How Long Is The Electoral College Meeting? The Dec. 19 Session Varies By State
With the Electoral College vote looming, there are likely many questions regarding the voting process and what exactly happens on Dec. 19. These questions include, among others, queries regarding what the Electoral College meeting agendas consist of, as well as questions on the length of the Electoral College meetings. The Electoral College meetings' agenda and length varies from state-to-state, though these meetings all share some key components.
On Dec. 19, electors from all states plus the District of Columbia will come together in separate meetings (one per state and one for the District) to officially cast their votes for President and Vice President of the United States. Across the country, there are a total of 538 members of the Electoral College voting on Dec. 19.

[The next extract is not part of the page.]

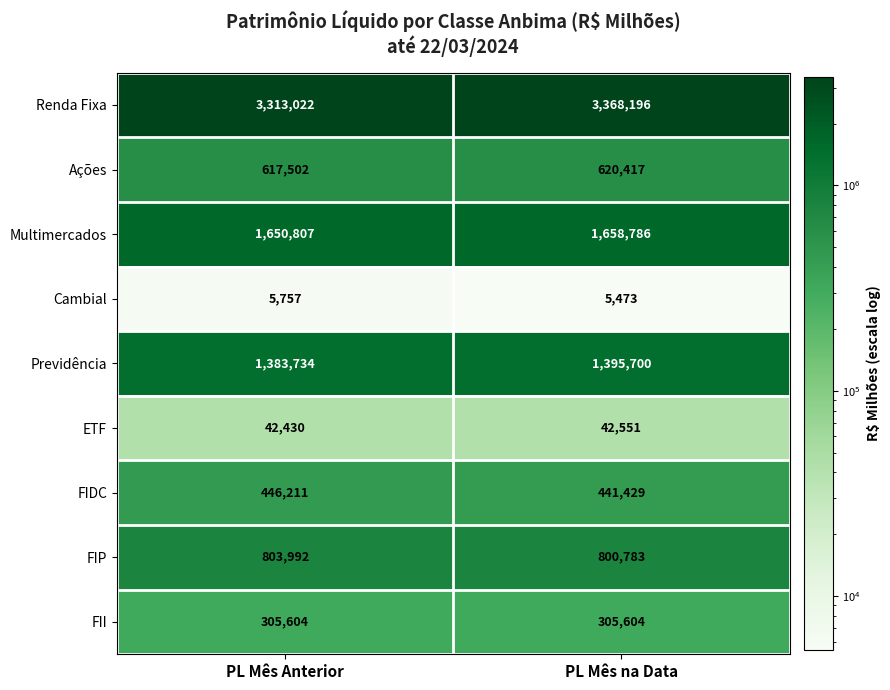

The FII series shows 452203 at PL Mês na Data. True or false?

False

Electoral College meeting procedures are fairly similar across states. Electors generally come together and meet in their state capitals. Meetings are convened and usually subsequently followed by a roll call and an organization of electors, in which state electoral college officers for the meeting are selected; these officers often include those of president or chairperson and secretary. Typically, after the selection of officers, the casting of ballots for President and Vice President of the United States begins. Electors vote individually and cast separate votes for each office.
Once the electors cast their ballots, votes are tallied and the final vote count for the offices of President and Vice President are announced at the meeting. The electors at each meeting all sign six copies of a certificate of vote, which indicates the number of votes per candidate for President and Vice President. These certificates of vote are then sealed along with a certificate of ascertainment and sent to the President of the U.S. Senate as well as other federal and state offices. Once the votes are certified and sealed, meetings are typically adjourned.

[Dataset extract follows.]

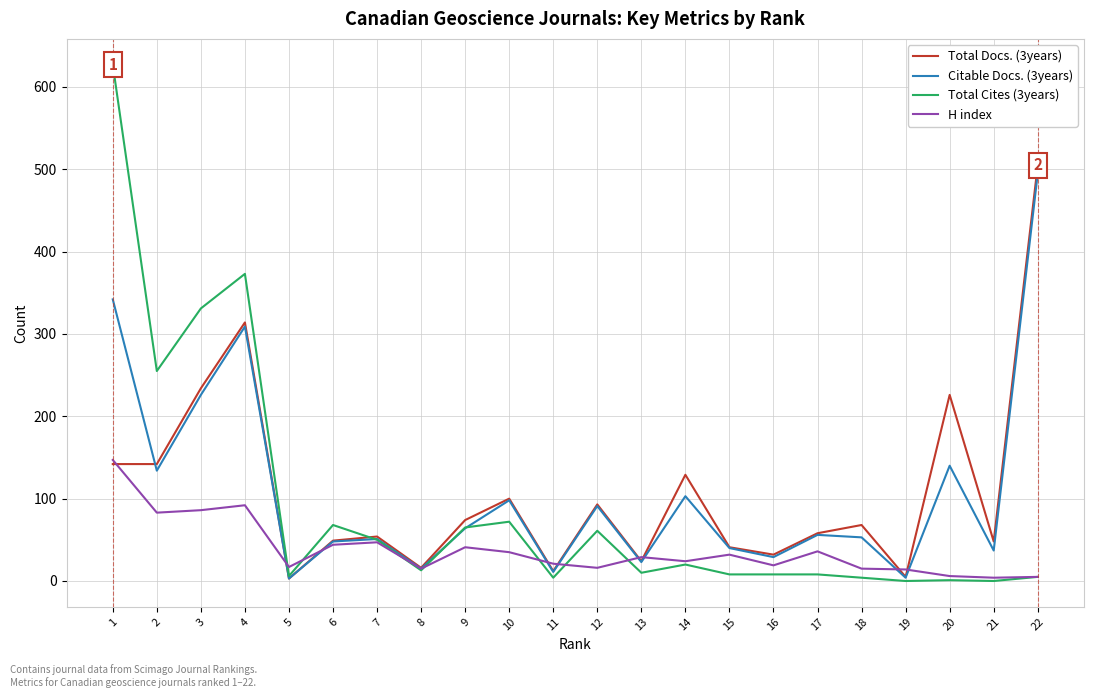

Is it true that Citable Docs. (3years) equals 856 at 22?

False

While Electoral College meetings in each state generally follow a format similar to the one described above, there is no universal agenda for state Electoral College meetings and thus no designated time frame. However, in examining various 2012 Electoral College meeting minutes and 2012 C-SPAN recordings, it appears that most are relatively short — typically under an hour. While the network does not yet appear to have released its broadcast schedule for Dec. 19, it is likely that CSPAN will show at least several states' Electoral College votes live, as they did in 2012; these clips should give you a firsthand idea of the length and procedures of the meetings.
The meeting of the joint session of Congress in January, where electoral votes from all states are tallied and announced, is usually similarly short in length. Certificates of votes submitted by each state are typically read, the official total is calculated, and the declaration of President and Vice President is made. In 2012, this entire process took only approximately 20 minutes.
Overall, while the length and exact agenda of Electoral College meetings differs from state-to-state, the meetings are generally short and to-the-point, with the straightforward aim of having electors cast their votes and then certifying and sealing these votes so they can be sent to Congress. If you are interested in seeing how this process unfolds from state-to-state, make sure to tune into television news and online media on Dec. 19 — or even go directly to your state capital — to get a firsthand look at the procedures.